*** SUPPLIED ENTRIES Section Begins ***
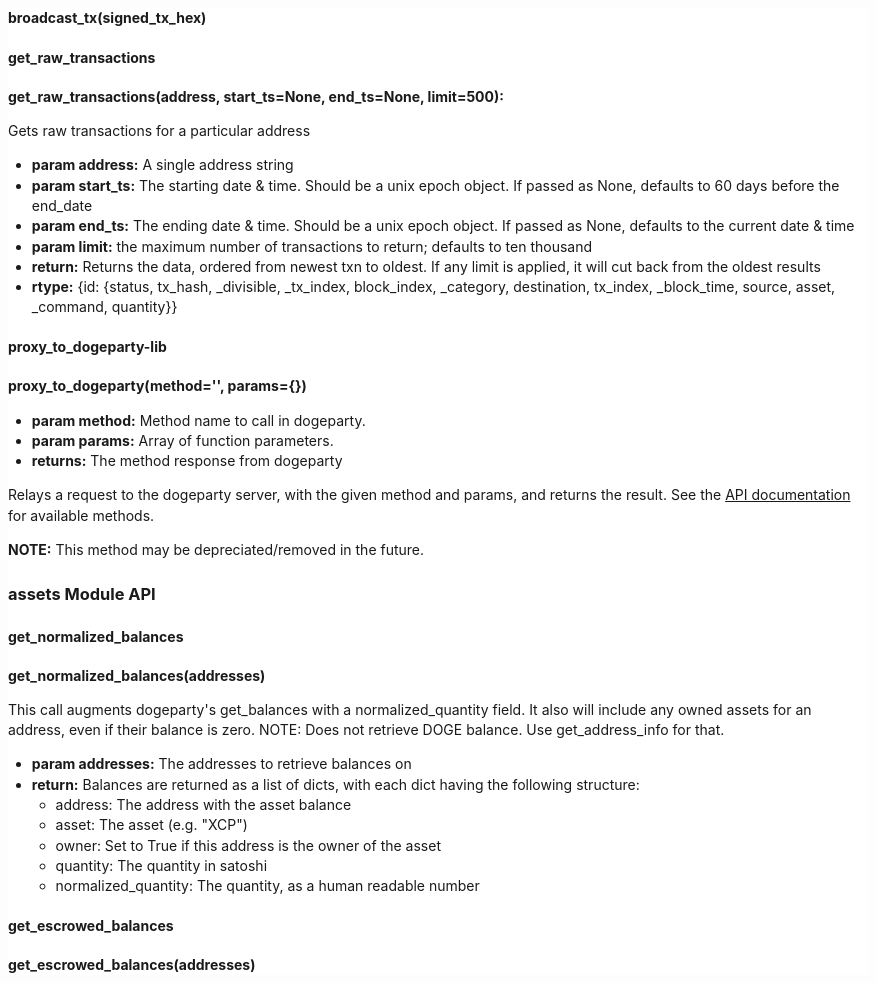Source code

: 
**broadcast_tx(signed_tx_hex)**

#### get_raw_transactions

**get_raw_transactions(address, start_ts=None, end_ts=None, limit=500):**

Gets raw transactions for a particular address

- **param address:** A single address string
- **param start_ts:** The starting date & time. Should be a unix epoch object. If passed as None, defaults to 60 days before the end_date
- **param end_ts:** The ending date & time. Should be a unix epoch object. If passed as None, defaults to the current date & time
- **param limit:** the maximum number of transactions to return; defaults to ten thousand
- **return:** Returns the data, ordered from newest txn to oldest. If any limit is applied, it will cut back from the oldest results
- **rtype:** {id: {status, tx_hash, _divisible, _tx_index, block_index, _category, destination, tx_index, _block_time, source, asset, _command, quantity}}

#### proxy_to_dogeparty-lib

**proxy_to_dogeparty(method='', params={})**

- **param method:** Method name to call in dogeparty.
- **param params:** Array of function parameters.
- **returns:** The method response from dogeparty

Relays a request to the dogeparty server, with the given method and params, and returns the result. See the [API documentation](dogeblock_api.rst) for available methods.

**NOTE:** This method may be depreciated/removed in the future.


### assets Module API

#### get_normalized_balances

**get_normalized_balances(addresses)**

This call augments dogeparty's get_balances with a normalized_quantity field. It also will include any owned assets for an address, even if their balance is zero. NOTE: Does not retrieve DOGE balance. Use get_address_info for that.

- **param addresses:** The addresses to retrieve balances on
- **return:** Balances are returned as a list of dicts, with each dict having the following structure:
  - address: The address with the asset balance
  - asset: The asset (e.g. "XCP")
  - owner: Set to True if this address is the owner of the asset
  - quantity: The quantity in satoshi
  - normalized_quantity: The quantity, as a human readable number 

#### get_escrowed_balances

**get_escrowed_balances(addresses)**
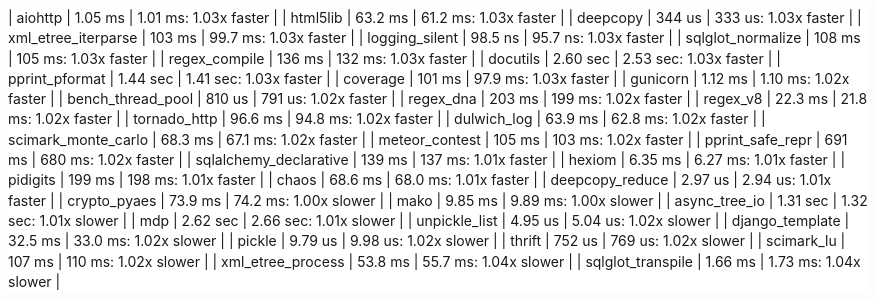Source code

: | aiohttp                 | 1.05 ms                                                | 1.01 ms: 1.03x faster                                                            |
| html5lib                | 63.2 ms                                                | 61.2 ms: 1.03x faster                                                            |
| deepcopy                | 344 us                                                 | 333 us: 1.03x faster                                                             |
| xml_etree_iterparse     | 103 ms                                                 | 99.7 ms: 1.03x faster                                                            |
| logging_silent          | 98.5 ns                                                | 95.7 ns: 1.03x faster                                                            |
| sqlglot_normalize       | 108 ms                                                 | 105 ms: 1.03x faster                                                             |
| regex_compile           | 136 ms                                                 | 132 ms: 1.03x faster                                                             |
| docutils                | 2.60 sec                                               | 2.53 sec: 1.03x faster                                                           |
| pprint_pformat          | 1.44 sec                                               | 1.41 sec: 1.03x faster                                                           |
| coverage                | 101 ms                                                 | 97.9 ms: 1.03x faster                                                            |
| gunicorn                | 1.12 ms                                                | 1.10 ms: 1.02x faster                                                            |
| bench_thread_pool       | 810 us                                                 | 791 us: 1.02x faster                                                             |
| regex_dna               | 203 ms                                                 | 199 ms: 1.02x faster                                                             |
| regex_v8                | 22.3 ms                                                | 21.8 ms: 1.02x faster                                                            |
| tornado_http            | 96.6 ms                                                | 94.8 ms: 1.02x faster                                                            |
| dulwich_log             | 63.9 ms                                                | 62.8 ms: 1.02x faster                                                            |
| scimark_monte_carlo     | 68.3 ms                                                | 67.1 ms: 1.02x faster                                                            |
| meteor_contest          | 105 ms                                                 | 103 ms: 1.02x faster                                                             |
| pprint_safe_repr        | 691 ms                                                 | 680 ms: 1.02x faster                                                             |
| sqlalchemy_declarative  | 139 ms                                                 | 137 ms: 1.01x faster                                                             |
| hexiom                  | 6.35 ms                                                | 6.27 ms: 1.01x faster                                                            |
| pidigits                | 199 ms                                                 | 198 ms: 1.01x faster                                                             |
| chaos                   | 68.6 ms                                                | 68.0 ms: 1.01x faster                                                            |
| deepcopy_reduce         | 2.97 us                                                | 2.94 us: 1.01x faster                                                            |
| crypto_pyaes            | 73.9 ms                                                | 74.2 ms: 1.00x slower                                                            |
| mako                    | 9.85 ms                                                | 9.89 ms: 1.00x slower                                                            |
| async_tree_io           | 1.31 sec                                               | 1.32 sec: 1.01x slower                                                           |
| mdp                     | 2.62 sec                                               | 2.66 sec: 1.01x slower                                                           |
| unpickle_list           | 4.95 us                                                | 5.04 us: 1.02x slower                                                            |
| django_template         | 32.5 ms                                                | 33.0 ms: 1.02x slower                                                            |
| pickle                  | 9.79 us                                                | 9.98 us: 1.02x slower                                                            |
| thrift                  | 752 us                                                 | 769 us: 1.02x slower                                                             |
| scimark_lu              | 107 ms                                                 | 110 ms: 1.02x slower                                                             |
| xml_etree_process       | 53.8 ms                                                | 55.7 ms: 1.04x slower                                                            |
| sqlglot_transpile       | 1.66 ms                                                | 1.73 ms: 1.04x slower                                                            |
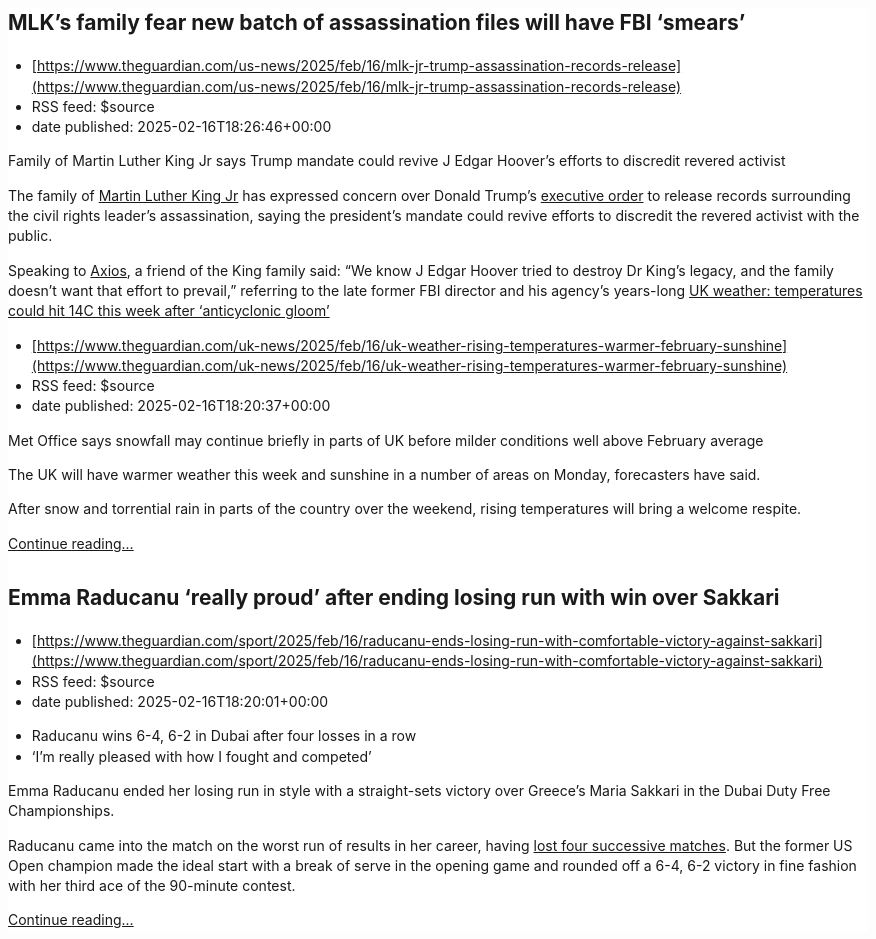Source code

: ## MLK’s family fear new batch of assassination files will have FBI ‘smears’
 - [https://www.theguardian.com/us-news/2025/feb/16/mlk-jr-trump-assassination-records-release](https://www.theguardian.com/us-news/2025/feb/16/mlk-jr-trump-assassination-records-release)
 - RSS feed: $source
 - date published: 2025-02-16T18:26:46+00:00

<p>Family of Martin Luther King Jr says Trump mandate could revive J Edgar Hoover’s efforts to discredit revered activist</p><p>The family of <a href="https://www.theguardian.com/us-news/martin-luther-king">Martin Luther King Jr</a> has expressed concern over Donald Trump’s <a href="https://www.theguardian.com/us-news/2025/jan/23/trump-jfk-assassination-classified-files">executive order</a> to release records surrounding the civil rights leader’s assassination, saying the president’s mandate could revive efforts to discredit the revered activist with the public.</p><p>Speaking to <a href="https://www.axios.com/2025/02/15/martin-luther-king-jr-records-fbi-trump">Axios</a>, a friend of the King family said: “We know J Edgar Hoover tried to destroy Dr King’s legacy, and the family doesn’t want that effort to prevail,” referring to the late former FBI director and his agency’s years-long <a href="https://www.theguardian.com/film/2020/dec/31/it-took-its-toll-the-terrible-legacy-of-martin-

## UK weather: temperatures could hit 14C this week after ‘anticyclonic gloom’
 - [https://www.theguardian.com/uk-news/2025/feb/16/uk-weather-rising-temperatures-warmer-february-sunshine](https://www.theguardian.com/uk-news/2025/feb/16/uk-weather-rising-temperatures-warmer-february-sunshine)
 - RSS feed: $source
 - date published: 2025-02-16T18:20:37+00:00

<p>Met Office says snowfall may continue briefly in parts of UK before milder conditions well above February average</p><p>The UK will have warmer weather this week and sunshine in a number of areas on Monday, forecasters have said.</p><p>After snow and torrential rain in parts of the country over the weekend, rising temperatures will bring a welcome respite.</p> <a href="https://www.theguardian.com/uk-news/2025/feb/16/uk-weather-rising-temperatures-warmer-february-sunshine">Continue reading...</a>

## Emma Raducanu ‘really proud’ after ending losing run with win over Sakkari
 - [https://www.theguardian.com/sport/2025/feb/16/raducanu-ends-losing-run-with-comfortable-victory-against-sakkari](https://www.theguardian.com/sport/2025/feb/16/raducanu-ends-losing-run-with-comfortable-victory-against-sakkari)
 - RSS feed: $source
 - date published: 2025-02-16T18:20:01+00:00

<ul><li>Raducanu wins 6-4, 6-2 in Dubai after four losses in a row</li><li>‘I’m really pleased with how I fought and competed’</li></ul><p>Emma Raducanu ended her losing run in style with a straight-sets victory over Greece’s Maria Sakkari in the Dubai Duty Free Championships.</p><p>Raducanu came into the match on the worst run of results in her career, having <a href="https://www.theguardian.com/sport/2025/feb/09/raducanu-suffers-longest-losing-run-of-career-after-first-round-defeat-in-qatar">lost four successive matches</a>. But the former US Open champion made the ideal start with a break of serve in the opening game and rounded off a 6-4, 6-2 victory in fine fashion with her third ace of the 90-minute contest.</p> <a href="https://www.theguardian.com/sport/2025/feb/16/raducanu-ends-losing-run-with-comfortable-victory-against-sakkari">Continue reading...</a>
*** SUPPLIED ENTRIES Section Ends ***
TASK TO CARRY OUT
Reproduce everything from the start of the listing down to the line containing "This call augments", including that line, and leave the pictures out of your answer.

TASK RESULT
Source code

: 
**broadcast_tx(signed_tx_hex)**

#### get_raw_transactions

**get_raw_transactions(address, start_ts=None, end_ts=None, limit=500):**

Gets raw transactions for a particular address

- **param address:** A single address string
- **param start_ts:** The starting date & time. Should be a unix epoch object. If passed as None, defaults to 60 days before the end_date
- **param end_ts:** The ending date & time. Should be a unix epoch object. If passed as None, defaults to the current date & time
- **param limit:** the maximum number of transactions to return; defaults to ten thousand
- **return:** Returns the data, ordered from newest txn to oldest. If any limit is applied, it will cut back from the oldest results
- **rtype:** {id: {status, tx_hash, _divisible, _tx_index, block_index, _category, destination, tx_index, _block_time, source, asset, _command, quantity}}

#### proxy_to_dogeparty-lib

**proxy_to_dogeparty(method='', params={})**

- **param method:** Method name to call in dogeparty.
- **param params:** Array of function parameters.
- **returns:** The method response from dogeparty

Relays a request to the dogeparty server, with the given method and params, and returns the result. See the [API documentation](dogeblock_api.rst) for available methods.

**NOTE:** This method may be depreciated/removed in the future.


### assets Module API

#### get_normalized_balances

**get_normalized_balances(addresses)**

This call augments dogeparty's get_balances with a normalized_quantity field. It also will include any owned assets for an address, even if their balance is zero. NOTE: Does not retrieve DOGE balance. Use get_address_info for that.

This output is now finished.